Ktokolwiek widział mojego Ghosta, ktokolwiek wie... zresztą sami wiecie. Zgłosiłam oczywiście na policję, ale to co mnie przepełnia nadzieją nazwać nie można.
Zdecydowanie uważam, że po urlopie właściwym powinien nastąpić dodatkowy urlop wypoczynkowy. I zupełnie nie rozumiem dlaczego ustawodawca tego nie przewidział. Powiem więcej. Jest mi wręcz przykro z tego powodu. A nawet, gdybym była bardziej kobieca to kto wie... może nawet mogłabym zapłakać. Albo chociaż smarknąć przez palce.
Bliskie spotkanie z włoską otwartością w konsekwencji którego mało nie padłam pod ramą. Drogie dzieci nie pijcie wina w środku dnia. Zwłaszcza przed podjazdem. Przed zjazdem otrzeźwiałam :) I wiem, że był piękny.

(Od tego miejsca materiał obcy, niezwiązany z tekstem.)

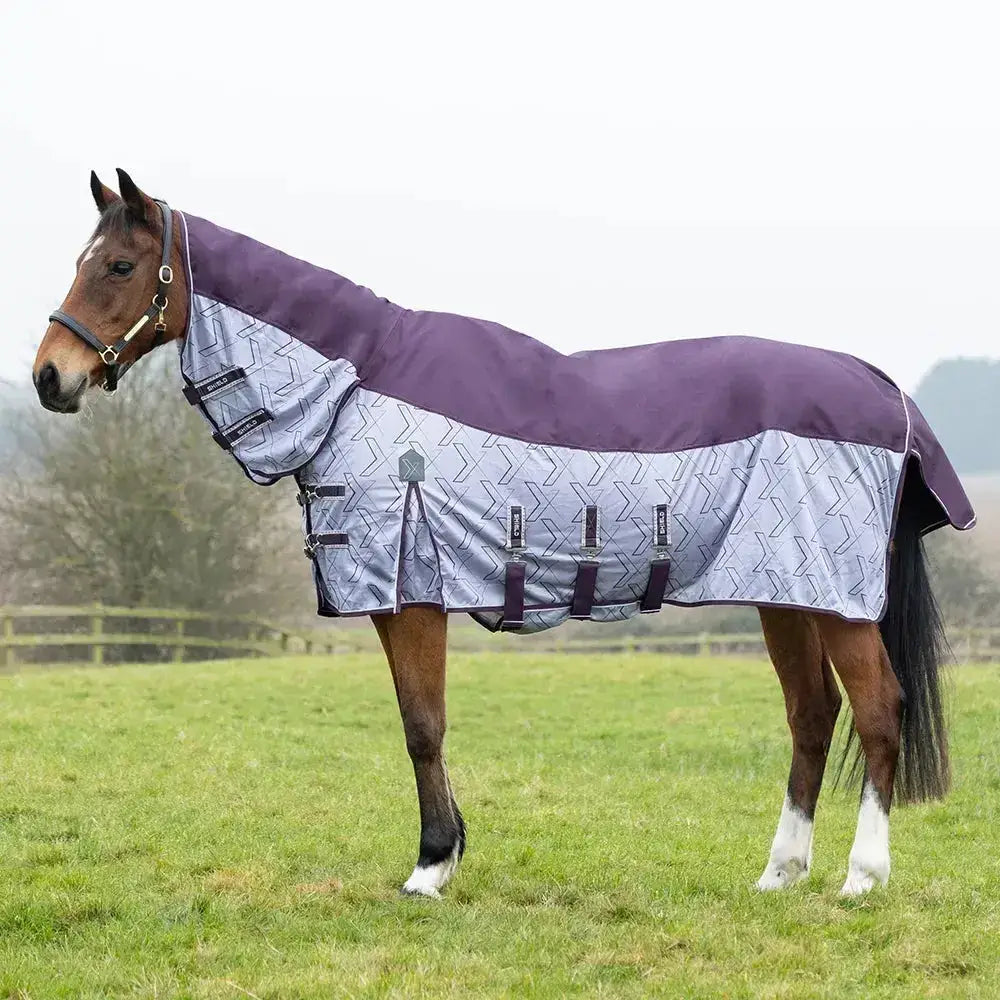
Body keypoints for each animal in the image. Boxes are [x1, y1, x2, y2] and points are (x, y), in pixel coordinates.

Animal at [33, 169, 975, 898]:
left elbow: (422, 725)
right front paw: (446, 856)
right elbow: (422, 723)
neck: (355, 385)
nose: (50, 377)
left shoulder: (409, 595)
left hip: (836, 599)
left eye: (119, 265)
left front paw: (429, 868)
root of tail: (883, 389)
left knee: (878, 711)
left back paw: (861, 879)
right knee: (813, 717)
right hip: (785, 593)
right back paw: (780, 874)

Krzywa wieża w Pizie, której kompletnie nie chce mi się oglądać. Wolę kawę i spaghetti. A później zasłużony wylęg na plaży i parada handlarzy zegarków, toreb i sukienek. Oh yes!!
Słońce praży. Już wiem jak czuje się swarka na patelni. Tylko widoki lepsze. Wieczorem izotonik z piwa, ale nie tylko. Bo wiadomo, że dobre wino jest dobre, bo jest dobre i tanie. Podłoga wciąż mimo wszystko twarda.
Pobudka o 6!! Masakra. Bo przecież nie tylko nie zdążyłam się wyspać, ale nawet wytrzeźwieć... Nazwijmy tę trasę, trasą tygryska. Przyczajonego oczywiście. Widoki takie, że koła się prostują. A ja nie mam aparatu.